Pasalnya, terang Said Didu, rezim Joko Widodo telah mewariskan tujuh masalah besar yang tidak mungkin dapat diatasi oleh pemimpin tidak bernyali.

Pertama, utang negara. Menurutnya, Joko Widodo setiap harinya menambah utang sebesar Rp1,7 triliun, berbeda jauh di masa Soeharto (0,07 triliun per hari) dan masa Susilo Bambang Yudhoyono (0,37 triliun per hari).

“Itulah yang akan diterima presiden mana pun nanti, dan perkiraan saya utang kita ditambah BUMN kira-kira sampai 2024 mungkin sekitar 16-17 ribu triliun,” ungkapnya.

Kedua, kekuasaan oligarki. Said menilai rakyat hari ini bukan lagi sebagai penguasa, semua bisa dibayar dan dipecah belah.

Ketiga, korupsi, kolusi, dan nepotisme (KKN). Menurutnya tidak tanggung-tanggung, kalau Soeharto 30 tahun baru berani memunculkan anaknya sebagai calon menteri, hari ini hanya tiga tahun sudah muncul anak dan menantu.

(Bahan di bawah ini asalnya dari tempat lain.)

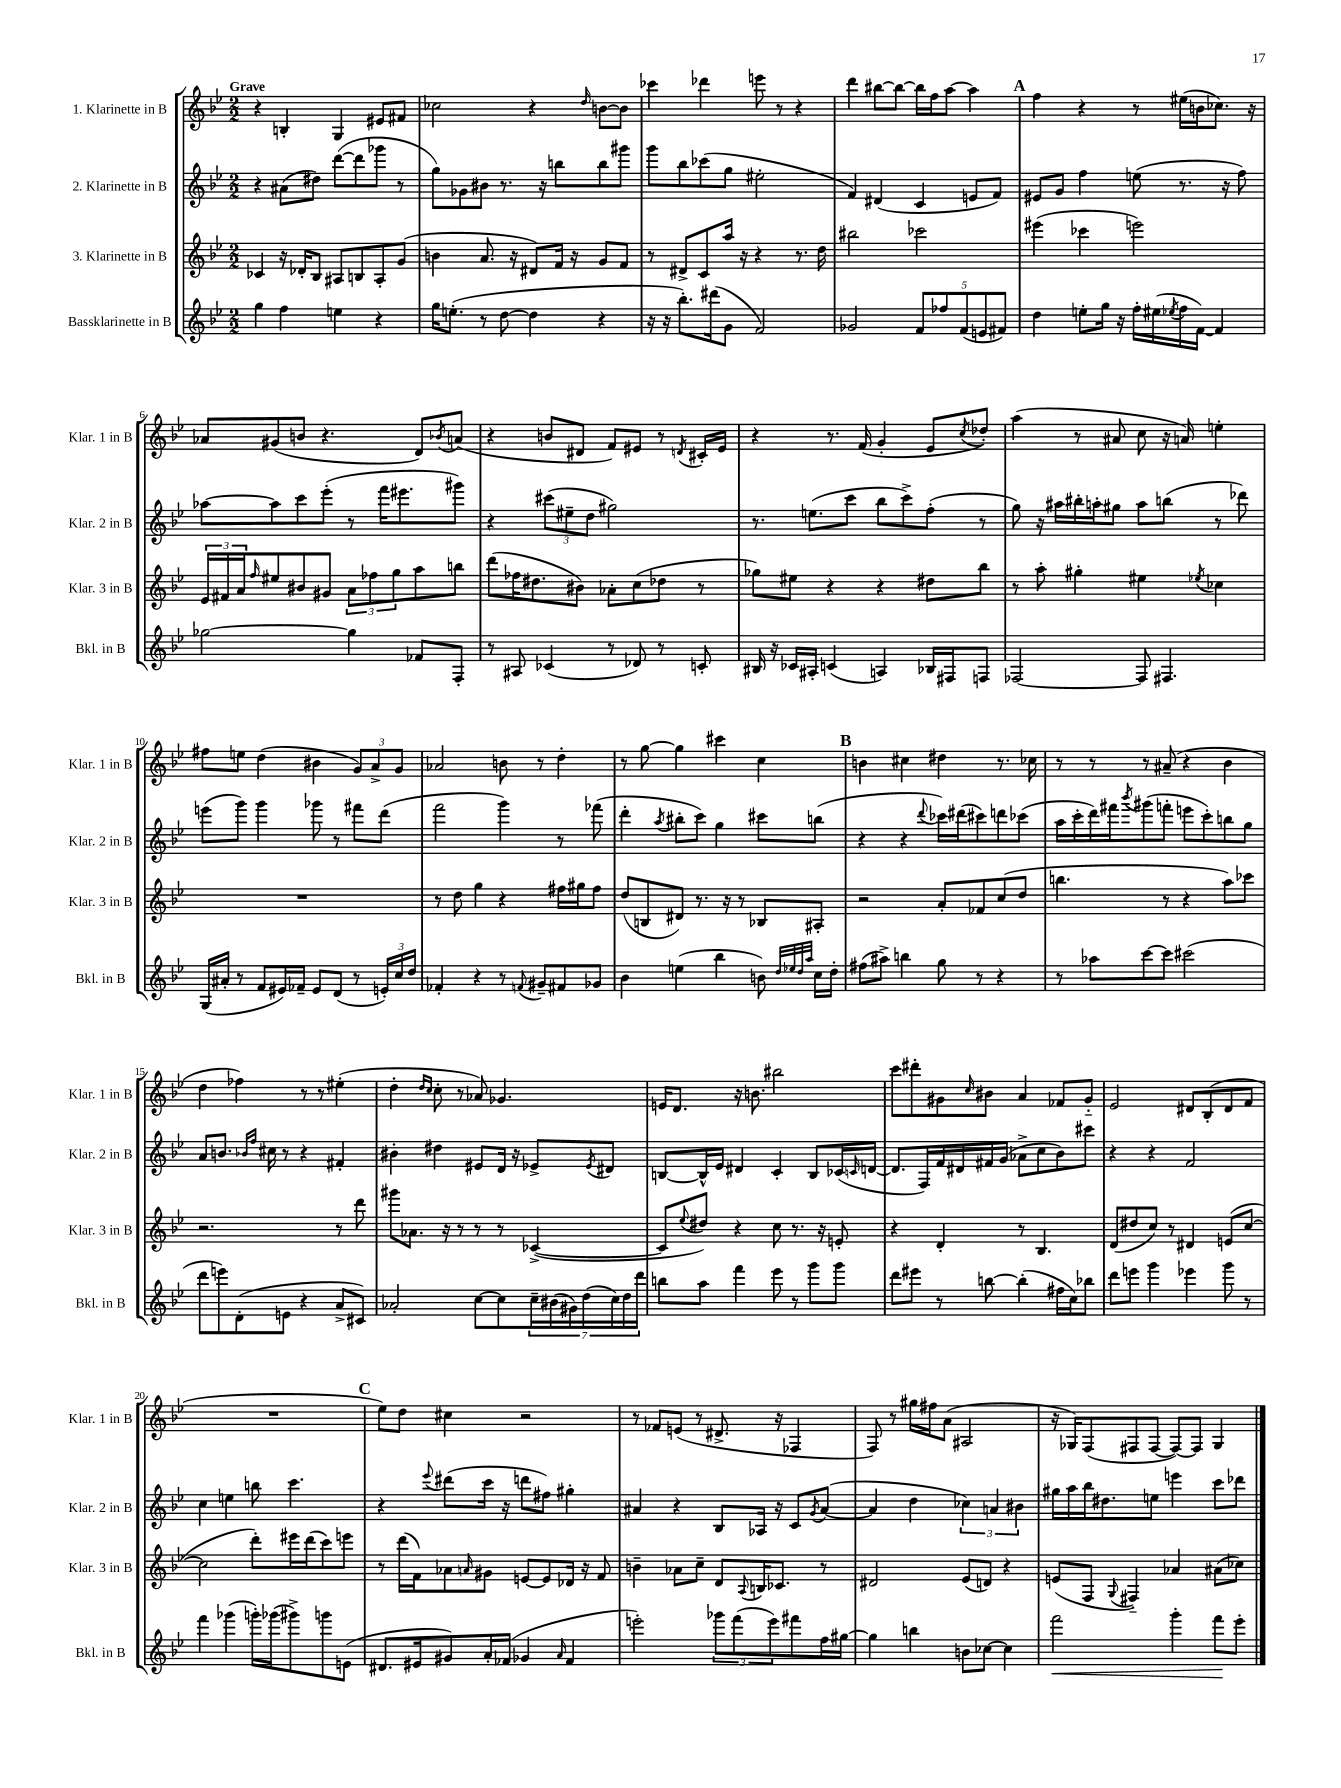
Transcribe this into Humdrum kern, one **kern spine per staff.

**kern	**kern	**kern	**kern
*staff4	*staff3	*staff2	*staff1
*clefG2	*clefG2	*clefG2	*clefG2
*k[b-e-]	*k[b-e-]	*k[b-e-]	*k[b-e-]
*M2/2	*M2/2	*M2/2	*M2/2
4gg	4c-	4r	4r
4ff	16r	(8a#	4B'
.	16d-'	.	.
.	8B-	8dd#)	.
4ee	8A#	([8ddd	4G
.	8B	8ddd]	.
4r	8A#'	8ggg-	8e#
.	(8g	8r	8f#
=	=	=	=
16gg	4b	8gg)	2cc-
(8.ee'	.	.	.
.	.	8g-	.
8r	8.a	8b#	.
[8dd	.	8.r	.
.	16r	.	.
4dd]	8d#)	.	4r
.	.	16r	.
.	16f	8bb	.
.	16r	.	.
.	.	.	16qqdd
4r	8g	8bb	[8b
.	8f	8ggg#	8b]
=	=	=	=
16r	8r	8ggg	4ccc-
16r	.	.	.
8.bb-')	8d#^	8bb-	.
.	8c	(8ccc-	4ddd-
(16ddd#	.	.	.
8g	16aa	8gg	.
.	16r	.	.
2f)	4r	2ee#'	8eee
.	.	.	8r
.	8.r	.	4r
.	16dd	.	.
=	=	=	=
2g-	2bb#	4f)	4ddd
.	.	(4d#	[8bb#
.	.	.	8bb#_
10f	2ccc-	4c	16bb#]
.	.	.	16ff
10ff-	.	.	.
.	.	.	[8aa
(10f	.	.	.
.	.	8e	4aa]
10e	.	.	.
.	.	8f)	.
10f#)	.	.	.
=	=	=	=
4dd	(4eee#	8e#	4ff
.	.	8g	.
8ee'	4ccc-	4ff	4r
16gg	.	.	.
16r	.	.	.
16ff'	2eee)	(8ee	8r
(16ee#	.	.	.
8qee-	.	.	.
16ff	.	8.r	(16ee#
[16f)	.	.	16b
4f]	.	.	8.cc-)
.	.	16r	.
.	.	8ff)	.
.	.	.	16r
=	=	=	=
[2gg-	24e-	[8aa-	8a-
.	24f#	.	.
.	24a	.	.
.	16qqff	.	.
.	8ee#	8aa-]	(8g#
.	8b#	8ccc	8b
.	8g#	(8eee-'	4.r
4gg-]	12a	8r	.
.	12ff-	.	.
.	.	16fff	.
.	12gg	.	.
.	.	8.eee#	.
8f-	8aa	.	8d)
.	.	.	8qb-
8F'	8bb	8ggg#)	(8a
=	=	=	=
8r	(8ddd	4r	4r
8A#	16ff-	.	.
.	8.dd#	.	.
(4c-	.	(12ccc#	8b
.	.	12ee#~	.
.	8b#)	.	8d#
.	.	12dd	.
8r	8a-'	2gg#)	8f)
8d-)	(8cc	.	8e#
8r	8dd-	.	8r
.	.	.	8qd
8c'	8r	.	16c#'
.	.	.	16e#
=	=	=	=
16B#	8gg-)	8.r	4r
16r	.	.	.
16c-	8ee#	.	.
16A#'	.	(8.ee	.
(4c	4r	.	8.r
.	.	8ccc	.
.	.	.	(16f
4A)	4r	8bb-	4g'
.	.	8ccc^)	.
16B-	8dd#	(8ff'	8e-
16F#	.	.	.
.	.	.	8qcc
8F	8bb-	8r	8dd-')
=	=	=	=
[2F-	8r	8gg)	(4aa
.	8aa'	16r	.
.	.	16aa#	.
.	4gg#'	16bb#'	8r
.	.	16aa'	.
.	.	8gg#	8a#
8F-]	4ee#	8aa	8cc
4.F#	.	(8bb	16r
.	.	.	16a)
.	8qee-	.	.
.	4cc-	8r	4ee'
.	.	8ddd-)	.
=	=	=	=
(16G	1r	(8eee	8ff#
16a#'	.	.	.
8r	.	8ggg)	8ee
8f	.	4ggg	(4dd
16e#)	.	.	.
16f-~	.	.	.
8e#	.	8ggg-	4b#
(8d	.	8r	.
8r	.	8fff#	12g)
.	.	.	12a^
24e')	.	(8ddd	.
24cc	.	.	12g
24dd	.	.	.
=	=	=	=
4f-'	8r	2fff	2a-
.	8dd	.	.
4r	4gg	.	.
8r	4r	4ggg)	8b
8qqf	.	.	.
8g#~	.	.	8r
8f#	16ff#	8r	4dd'
.	16gg#	.	.
8g-	8ff#	(8fff-	.
=	=	=	=
4b-	(8dd	4ddd'	8r
.	8B	.	[8gg
.	.	8qaa	.
(4ee	8d#)	8bb#'	4gg]
.	8.r	8ccc)	.
4bb-	.	4gg	4ccc#
.	16r	.	.
.	8r	.	.
8b)	8B-	8ccc#	4cc
32qqdd	.	.	.
32qqee-	.	.	.
32qqdd	.	.	.
32qqaa	.	.	.
16cc	8A#'	(8bb	.
16dd'	.	.	.
=	=	=	=
(8ff#	2r	4r	4b
8aa#^)	.	.	.
4bb	.	4r	4cc#
.	.	8qqddd	.
8gg	8a'	16ccc-)	4dd#
.	.	(16ddd#	.
8r	8f-	8ccc#)	.
4r	(8cc	8ddd	8.r
.	8dd	(8ccc-	.
.	.	.	16cc-
=	=	=	=
8r	4.bb	16aa	8r
.	.	16ccc'	.
8aa-	.	16ddd)	8r
.	.	16fff#	.
.	.	8qbbb-	.
[8ccc	.	(8ggg#	8r
8ccc]	8r	8fff'	(8a#~
(2ccc#	4r	8eee	4r
.	.	8ccc')	.
.	8aa)	8bb	4b-
.	8ccc-	8gg	.
=	=	=	=
8ddd	2.r	8a	4dd
8eee)	.	8.b	.
(8d'	.	.	4ff-)
.	.	16qqb-	.
.	.	16qqff	.
.	.	16cc#	.
8e	.	8r	.
4r	.	4r	8r
.	.	.	8r
8a^	8r	4f#'	(4ee#'
8c#)	8ddd	.	.
=	=	=	=
2a-'	8ggg#	4b#'	4dd'
.	8.a-	.	.
.	.	.	16qqdd
.	.	.	16qqcc
.	.	4dd#	8cc'
.	16r	.	.
.	8r	.	8r
[8cc	8r	8e#	8a-)
8cc]	8r	16d	4.g-
.	.	16r	.
28cc~	([4c-^	8e-^	.
(28b#	.	.	.
28g#)	.	.	.
(28dd	.	.	.
.	.	8qe-	.
.	.	8d#	.
28cc)	.	.	.
28dd	.	.	.
28ddd	.	.	.
=	=	=	=
8bb	8c-]	[8B	16e
.	.	.	8.d
.	8qqee-	.	.
8aa	8dd#)	16B^^]	.
.	.	16e-	.
4fff	4r	4d#	16r
.	.	.	8.b
8eee-	8cc	4c'	2bb#
8r	8.r	.	.
8ggg	.	8B	.
.	16r	.	.
8ggg	8e'	(16c-	.
.	.	16qqc	.
.	.	[16d	.
=	=	=	=
8ddd	4r	8.d]	8ccc
8eee#	.	.	8ddd#'
.	.	16F)	.
8r	4d'	16f	8g#
.	.	16d#	.
.	.	.	16qqcc
[8bb	.	16f#	8b#
.	.	(16g	.
(4bb']	8r	8a-^	4a
.	4.B-	8cc	.
16ff#	.	8b-)	8f-
16cc)	.	.	.
8bb-	.	8ccc#	8g#'~
=	=	=	=
8ddd	(8d	4r	2e-
8eee	8dd#	.	.
4ggg	8cc)	4r	.
.	8r	.	.
4eee-	4d#	2f	8d#
.	.	.	(8B-'
8ggg	(8e	.	8d#
8r	[8cc	.	8f
=	=	=	=
4fff	2cc]	4cc	1r
(4ggg-	.	4ee	.
16ggg')	8ddd')	8bb	.
(16ggg-	.	.	.
8ggg#^)	16eee#	4.ccc	.
.	(16ddd	.	.
8ggg	8ccc)	.	.
(8e	8eee	.	.
=	=	=	=
8.d#	8r	4r	8ee-)
.	(16ddd	.	8dd
16e#	16f)	.	.
.	.	8qqeee-	.
8g#)	8a-	(8ddd#	4cc#
.	16qqa	.	.
16a'	8g#	16ccc	.
(16f-	.	16r	.
4g-	[8e	8ddd	2r
.	8e]	8ff#)	.
16qqa	.	.	.
4f-	16d-	4gg#'	.
.	16r	.	.
.	8f	.	.
=	=	=	=
2eee')	4b~	4a#	8r
.	.	.	8f-
.	8a-	4r	(8e
.	8cc~	.	8r
12ggg-	8d	8B-	8.d#^
(12fff	.	.	.
.	8qqA	.	.
.	16B	16A-	.
12eee)	.	.	.
.	8.c-	16r	16r
8fff#	.	8c	4F-
.	.	8qg	.
16ff	8r	([8a#	.
[16gg#	.	.	.
=	=	=	=
4gg#]	2d#	4a#]	8F)
.	.	.	8r
4bb	.	4dd	16gg#
.	.	.	16ff#
.	.	.	(8a
8b	(8e-	6cc-)	2A#
[8cc-	8d)	.	.
.	.	6a	.
4cc-]	4r	.	.
.	.	6b#	.
=	=	=	=
2fff	(8e	16gg#	16r
.	.	16aa	16G-)
.	8F	16bb-	(8F
.	.	8.dd#	.
.	8qqG	.	.
.	4F#'~)	.	8F#
.	.	8ee	[8F#
4ggg'	4a-	4eee	8F#_)
.	.	.	8F#]
8fff	(8a#	8ccc	4G-
8eee-'	8cc-)	8ddd-	.
==	==	==	==
*-	*-	*-	*-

Keempat, infrastruktur yang mangkrak dan tidak layak. “Mangkrak dan tidak layak itu akan banyak sekali terjadi. Bandara, jalan tol, pelabuhan dan lain-lain akan kita terima dan akan mencicil utang tersebut,” bebernya.

Kelima,hancurnya kohesivitas sosial. Menurutnya, yang dipecah belah adalah umat Islam. “Siapa pun yang tidak menjilat penguasa maka dicap radikal, kadrun, teroris, itulah cap yang diberikan kepada orang-orang bukan penjilat,” jelasnya.

Keenam, kemiskinan dan ketimpangan sosial. Hari ini, menurutnya, ketimpangan antara miskin dan kaya sangat nyata. “Orang kaya makin kaya, orang miskin makin miskin dan datanya tidak bisa dibantah,” tegasnya.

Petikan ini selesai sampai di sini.